* _Work request_
Find each line in the records containing the string "PXBE" and copy those lines.
━━━━
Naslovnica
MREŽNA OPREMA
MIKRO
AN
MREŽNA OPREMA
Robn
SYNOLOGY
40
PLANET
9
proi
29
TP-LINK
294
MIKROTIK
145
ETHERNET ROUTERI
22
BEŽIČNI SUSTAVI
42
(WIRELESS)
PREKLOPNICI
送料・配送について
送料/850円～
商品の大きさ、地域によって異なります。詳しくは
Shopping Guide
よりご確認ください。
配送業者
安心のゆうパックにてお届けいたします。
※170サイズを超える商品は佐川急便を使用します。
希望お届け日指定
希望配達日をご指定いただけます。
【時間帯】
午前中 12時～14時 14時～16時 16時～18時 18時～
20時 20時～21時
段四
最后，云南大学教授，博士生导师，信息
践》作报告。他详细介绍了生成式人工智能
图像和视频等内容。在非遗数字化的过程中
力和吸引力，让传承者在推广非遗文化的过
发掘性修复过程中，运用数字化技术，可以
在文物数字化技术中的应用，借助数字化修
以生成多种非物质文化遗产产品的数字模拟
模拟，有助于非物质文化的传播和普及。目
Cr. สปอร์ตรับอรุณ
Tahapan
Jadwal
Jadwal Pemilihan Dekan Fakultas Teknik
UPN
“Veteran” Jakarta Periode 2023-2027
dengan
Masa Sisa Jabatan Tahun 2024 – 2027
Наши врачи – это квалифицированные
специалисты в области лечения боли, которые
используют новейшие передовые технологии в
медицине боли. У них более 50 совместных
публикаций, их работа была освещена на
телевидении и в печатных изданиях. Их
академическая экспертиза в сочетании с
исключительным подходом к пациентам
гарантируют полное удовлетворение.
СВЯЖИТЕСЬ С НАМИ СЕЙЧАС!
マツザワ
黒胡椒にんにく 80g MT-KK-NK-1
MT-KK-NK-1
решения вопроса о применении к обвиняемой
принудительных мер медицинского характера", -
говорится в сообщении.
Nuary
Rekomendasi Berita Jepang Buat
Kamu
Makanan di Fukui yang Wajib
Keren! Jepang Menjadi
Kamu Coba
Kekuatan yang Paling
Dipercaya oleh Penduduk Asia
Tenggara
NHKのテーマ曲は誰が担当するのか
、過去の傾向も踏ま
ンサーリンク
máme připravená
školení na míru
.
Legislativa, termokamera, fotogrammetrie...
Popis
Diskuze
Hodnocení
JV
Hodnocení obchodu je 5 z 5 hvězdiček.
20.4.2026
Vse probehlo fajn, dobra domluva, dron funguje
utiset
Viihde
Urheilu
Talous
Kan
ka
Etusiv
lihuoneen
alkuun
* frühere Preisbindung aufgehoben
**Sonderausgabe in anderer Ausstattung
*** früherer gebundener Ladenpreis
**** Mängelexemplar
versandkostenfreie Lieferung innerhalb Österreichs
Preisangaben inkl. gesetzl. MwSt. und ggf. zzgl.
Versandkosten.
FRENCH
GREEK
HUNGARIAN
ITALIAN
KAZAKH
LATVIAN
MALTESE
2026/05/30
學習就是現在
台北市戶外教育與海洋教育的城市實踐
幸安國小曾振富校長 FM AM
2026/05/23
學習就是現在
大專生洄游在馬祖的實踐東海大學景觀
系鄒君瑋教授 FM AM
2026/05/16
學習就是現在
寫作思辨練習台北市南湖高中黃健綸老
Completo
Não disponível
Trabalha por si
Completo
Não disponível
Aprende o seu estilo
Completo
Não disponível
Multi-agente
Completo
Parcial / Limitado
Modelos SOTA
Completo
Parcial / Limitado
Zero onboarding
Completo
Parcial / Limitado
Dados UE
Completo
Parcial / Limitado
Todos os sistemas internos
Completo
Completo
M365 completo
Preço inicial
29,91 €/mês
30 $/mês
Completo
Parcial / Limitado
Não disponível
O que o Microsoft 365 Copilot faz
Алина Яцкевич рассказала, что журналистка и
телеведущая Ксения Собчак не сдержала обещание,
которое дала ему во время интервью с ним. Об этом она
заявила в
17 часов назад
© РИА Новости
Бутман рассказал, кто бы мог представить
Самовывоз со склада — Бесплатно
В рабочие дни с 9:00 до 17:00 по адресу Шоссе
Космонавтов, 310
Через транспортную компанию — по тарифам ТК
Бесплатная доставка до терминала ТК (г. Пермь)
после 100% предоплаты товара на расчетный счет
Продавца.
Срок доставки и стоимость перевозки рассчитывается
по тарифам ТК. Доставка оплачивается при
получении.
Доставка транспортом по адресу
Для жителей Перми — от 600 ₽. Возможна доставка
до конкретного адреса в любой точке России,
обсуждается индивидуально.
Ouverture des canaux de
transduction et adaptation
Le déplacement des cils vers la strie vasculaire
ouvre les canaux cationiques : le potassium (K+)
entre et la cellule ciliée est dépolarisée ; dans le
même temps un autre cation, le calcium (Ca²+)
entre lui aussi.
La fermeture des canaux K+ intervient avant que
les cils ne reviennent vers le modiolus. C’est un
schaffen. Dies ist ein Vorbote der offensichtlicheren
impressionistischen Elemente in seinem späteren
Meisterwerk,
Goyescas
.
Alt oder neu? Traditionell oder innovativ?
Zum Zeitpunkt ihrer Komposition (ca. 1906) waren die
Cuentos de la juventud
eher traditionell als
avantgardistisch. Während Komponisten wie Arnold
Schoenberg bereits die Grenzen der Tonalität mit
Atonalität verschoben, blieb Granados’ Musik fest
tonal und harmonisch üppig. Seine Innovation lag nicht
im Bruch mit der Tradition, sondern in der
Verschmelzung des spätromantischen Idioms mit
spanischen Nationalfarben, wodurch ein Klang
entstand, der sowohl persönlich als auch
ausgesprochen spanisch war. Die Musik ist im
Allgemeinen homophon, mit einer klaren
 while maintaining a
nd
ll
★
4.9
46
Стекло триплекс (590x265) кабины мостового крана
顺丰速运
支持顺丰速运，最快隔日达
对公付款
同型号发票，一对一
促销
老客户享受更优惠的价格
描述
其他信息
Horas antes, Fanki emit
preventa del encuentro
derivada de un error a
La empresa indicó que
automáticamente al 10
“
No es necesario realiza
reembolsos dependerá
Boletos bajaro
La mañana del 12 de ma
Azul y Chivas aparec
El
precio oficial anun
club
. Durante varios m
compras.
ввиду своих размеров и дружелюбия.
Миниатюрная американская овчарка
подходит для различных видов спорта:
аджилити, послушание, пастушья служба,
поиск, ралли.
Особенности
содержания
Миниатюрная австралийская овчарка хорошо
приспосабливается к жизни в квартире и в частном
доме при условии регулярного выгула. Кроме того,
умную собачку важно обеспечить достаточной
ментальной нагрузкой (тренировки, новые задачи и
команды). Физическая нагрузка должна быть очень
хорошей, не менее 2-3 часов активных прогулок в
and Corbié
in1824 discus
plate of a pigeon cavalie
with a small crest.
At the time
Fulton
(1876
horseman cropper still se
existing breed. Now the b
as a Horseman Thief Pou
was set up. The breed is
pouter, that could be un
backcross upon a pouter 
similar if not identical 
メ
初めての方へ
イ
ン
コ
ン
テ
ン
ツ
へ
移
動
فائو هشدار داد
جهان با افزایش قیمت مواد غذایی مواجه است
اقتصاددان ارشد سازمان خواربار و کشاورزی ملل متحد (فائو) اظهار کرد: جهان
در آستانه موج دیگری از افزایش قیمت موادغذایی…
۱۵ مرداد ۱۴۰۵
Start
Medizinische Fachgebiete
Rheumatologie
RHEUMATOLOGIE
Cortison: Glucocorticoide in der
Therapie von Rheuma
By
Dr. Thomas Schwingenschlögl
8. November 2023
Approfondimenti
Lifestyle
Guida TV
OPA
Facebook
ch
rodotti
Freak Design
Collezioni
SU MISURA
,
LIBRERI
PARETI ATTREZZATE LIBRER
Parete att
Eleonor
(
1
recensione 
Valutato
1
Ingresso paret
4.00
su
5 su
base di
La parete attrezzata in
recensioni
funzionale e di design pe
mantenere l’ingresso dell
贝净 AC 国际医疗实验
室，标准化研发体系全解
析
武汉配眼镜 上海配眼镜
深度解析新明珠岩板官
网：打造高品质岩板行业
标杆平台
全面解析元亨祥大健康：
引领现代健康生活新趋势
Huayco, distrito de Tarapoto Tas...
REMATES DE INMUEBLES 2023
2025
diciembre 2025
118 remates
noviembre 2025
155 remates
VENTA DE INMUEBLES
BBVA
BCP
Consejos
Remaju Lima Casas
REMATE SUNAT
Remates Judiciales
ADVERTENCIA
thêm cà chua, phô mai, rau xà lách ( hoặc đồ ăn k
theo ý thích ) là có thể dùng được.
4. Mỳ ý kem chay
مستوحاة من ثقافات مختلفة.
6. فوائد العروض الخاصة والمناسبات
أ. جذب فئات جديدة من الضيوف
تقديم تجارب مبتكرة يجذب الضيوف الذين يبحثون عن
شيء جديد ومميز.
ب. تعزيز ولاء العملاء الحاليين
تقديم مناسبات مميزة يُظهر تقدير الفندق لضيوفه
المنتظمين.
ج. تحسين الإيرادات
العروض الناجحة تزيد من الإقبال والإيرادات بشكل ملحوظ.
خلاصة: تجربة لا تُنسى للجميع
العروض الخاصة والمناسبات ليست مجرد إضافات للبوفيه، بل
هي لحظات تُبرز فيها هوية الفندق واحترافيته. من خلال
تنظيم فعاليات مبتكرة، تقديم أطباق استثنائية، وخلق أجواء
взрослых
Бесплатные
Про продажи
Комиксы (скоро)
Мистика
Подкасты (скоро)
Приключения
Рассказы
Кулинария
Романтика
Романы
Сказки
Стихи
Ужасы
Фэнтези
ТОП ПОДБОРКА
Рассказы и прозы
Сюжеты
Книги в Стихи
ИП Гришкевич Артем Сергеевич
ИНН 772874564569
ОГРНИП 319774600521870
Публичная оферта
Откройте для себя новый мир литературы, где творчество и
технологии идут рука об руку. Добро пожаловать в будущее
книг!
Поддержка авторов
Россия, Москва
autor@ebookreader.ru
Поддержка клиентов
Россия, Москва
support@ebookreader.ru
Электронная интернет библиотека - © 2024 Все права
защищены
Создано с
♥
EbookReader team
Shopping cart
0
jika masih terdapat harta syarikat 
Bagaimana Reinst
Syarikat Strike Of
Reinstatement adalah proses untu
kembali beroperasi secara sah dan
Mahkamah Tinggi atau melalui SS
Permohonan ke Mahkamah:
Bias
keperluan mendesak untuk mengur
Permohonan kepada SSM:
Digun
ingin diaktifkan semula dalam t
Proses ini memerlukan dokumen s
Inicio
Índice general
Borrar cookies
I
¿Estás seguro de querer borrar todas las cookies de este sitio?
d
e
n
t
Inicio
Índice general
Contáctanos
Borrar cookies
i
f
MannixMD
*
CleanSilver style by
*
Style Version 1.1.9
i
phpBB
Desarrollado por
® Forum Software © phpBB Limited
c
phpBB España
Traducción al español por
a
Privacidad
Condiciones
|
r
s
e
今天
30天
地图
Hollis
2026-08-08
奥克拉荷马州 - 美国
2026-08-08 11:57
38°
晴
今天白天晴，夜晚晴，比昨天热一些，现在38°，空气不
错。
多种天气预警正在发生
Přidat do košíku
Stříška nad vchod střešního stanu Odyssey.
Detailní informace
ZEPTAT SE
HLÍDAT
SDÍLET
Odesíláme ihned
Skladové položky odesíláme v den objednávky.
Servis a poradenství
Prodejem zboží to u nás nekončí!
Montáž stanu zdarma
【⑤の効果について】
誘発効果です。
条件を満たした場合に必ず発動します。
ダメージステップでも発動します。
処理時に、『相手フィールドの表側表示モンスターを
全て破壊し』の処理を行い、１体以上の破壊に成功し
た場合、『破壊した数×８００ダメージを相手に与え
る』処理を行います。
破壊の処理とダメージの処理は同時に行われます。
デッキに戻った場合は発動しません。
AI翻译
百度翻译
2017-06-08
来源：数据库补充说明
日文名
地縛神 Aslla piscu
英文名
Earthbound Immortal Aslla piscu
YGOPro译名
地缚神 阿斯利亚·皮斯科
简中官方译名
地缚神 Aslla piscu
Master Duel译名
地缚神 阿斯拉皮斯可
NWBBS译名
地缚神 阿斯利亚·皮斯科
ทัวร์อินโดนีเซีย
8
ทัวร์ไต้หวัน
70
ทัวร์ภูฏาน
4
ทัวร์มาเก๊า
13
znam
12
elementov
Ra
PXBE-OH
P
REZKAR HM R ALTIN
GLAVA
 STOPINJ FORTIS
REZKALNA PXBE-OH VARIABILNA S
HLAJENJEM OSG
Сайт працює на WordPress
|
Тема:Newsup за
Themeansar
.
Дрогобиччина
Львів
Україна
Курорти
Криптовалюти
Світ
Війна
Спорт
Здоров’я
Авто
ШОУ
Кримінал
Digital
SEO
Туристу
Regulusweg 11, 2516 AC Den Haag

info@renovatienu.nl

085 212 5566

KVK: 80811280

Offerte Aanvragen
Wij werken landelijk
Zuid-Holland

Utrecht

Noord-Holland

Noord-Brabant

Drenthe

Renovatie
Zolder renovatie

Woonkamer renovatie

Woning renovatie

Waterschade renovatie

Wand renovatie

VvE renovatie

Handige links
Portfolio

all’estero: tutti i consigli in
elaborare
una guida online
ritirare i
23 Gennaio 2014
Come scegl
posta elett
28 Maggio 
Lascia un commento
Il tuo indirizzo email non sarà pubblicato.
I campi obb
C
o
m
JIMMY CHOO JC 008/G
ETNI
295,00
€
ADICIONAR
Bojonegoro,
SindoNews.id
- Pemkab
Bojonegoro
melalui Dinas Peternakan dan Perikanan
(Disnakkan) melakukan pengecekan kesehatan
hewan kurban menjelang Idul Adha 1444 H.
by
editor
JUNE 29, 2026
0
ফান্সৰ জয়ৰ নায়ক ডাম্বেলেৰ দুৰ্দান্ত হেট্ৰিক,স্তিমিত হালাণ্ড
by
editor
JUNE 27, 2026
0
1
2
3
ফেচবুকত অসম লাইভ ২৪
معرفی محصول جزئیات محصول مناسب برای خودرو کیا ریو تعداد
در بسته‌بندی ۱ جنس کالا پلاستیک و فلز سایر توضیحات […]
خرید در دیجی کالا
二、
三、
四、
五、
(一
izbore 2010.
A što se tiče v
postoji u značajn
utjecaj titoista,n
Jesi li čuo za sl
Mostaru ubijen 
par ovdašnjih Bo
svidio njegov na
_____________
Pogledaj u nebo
━━━━
* _Solution to the problem_
PXBE-OH
REZKALNA PXBE-OH VARIABILNA S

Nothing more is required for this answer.